The NFL earlier this year renegotiated almost all of its major broadcasting deals with its partners, including a landmark new contract with Amazon. Beginning with the 2023 season, Amazon will completely take over the Thursday Night Football programming.

According to Andrew Marchand of the N.Y. Post, company executives have been using the phrase “your game, your way” when discussing plans to present their Thursday Night Football broadcasts, basically with the idea of enticing consumers to actually tune in by giving them customization options.

“Amazon could be transformative in the use of multiple feeds in its forthcoming NFL production — an area in which the next growth of sportscasting may come,” he writes. He adds they “are expected to present a traditional feel in a main feed, as well as many alternative presentations. This isn’t entirely new. Many networks, led by ESPN’s multicast, have done varied presentations of games. Amazon will lean in there.”
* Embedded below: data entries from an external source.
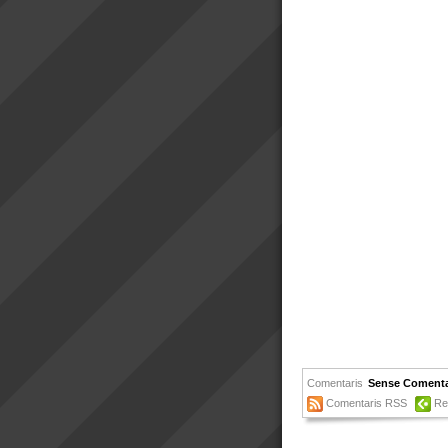
Comentaris
Sense Comenta
Comentaris RSS
Re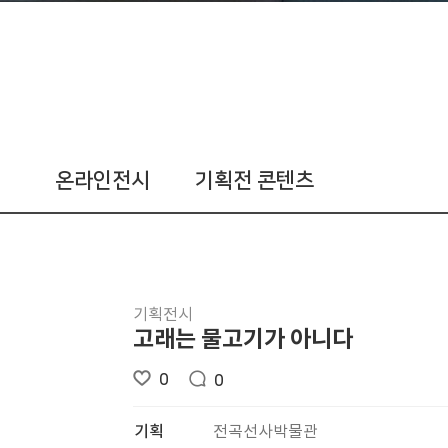
온라인전시
기획전 콘텐츠
기획전시
고래는 물고기가 아니다
0
0
기획
전곡선사박물관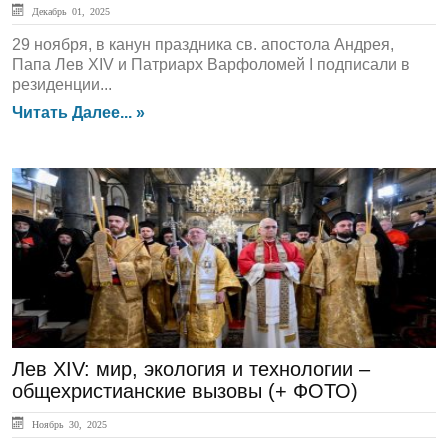
Декабрь 01, 2025
29 ноября, в канун праздника св. апостола Андрея,
Папа Лев XIV и Патриарх Варфоломей I подписали в
резиденции...
Читать Далее... »
ЛЕНТА НОВОСТЕЙ
Лев XIV: мир, экология и технологии –
общехристианские вызовы (+ ФОТО)
Ноябрь 30, 2025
He’s right that it’s not entirely original to present a broadcast of a game without color commentators. But it certainly has not been the norm, and has been rarely available for some time. I know there are a number of readers here with a desire to watch the games without a broadcast.

Color commentating has its uses, of course, and it could help spice up a boring game. But there are certainly those who would rather just not deal with it. Frankly, sometimes the quality of the broadcast deserves the option of turning it off.

What would be your choice if given the option, a year or two from now, to watch a Steelers game with the commentating turned off, just listening to the ambient noise of the game? Would you turn it off? Would you go back and forth? What about a playoff game? Does it change the equation at all if the stakes of the game are higher?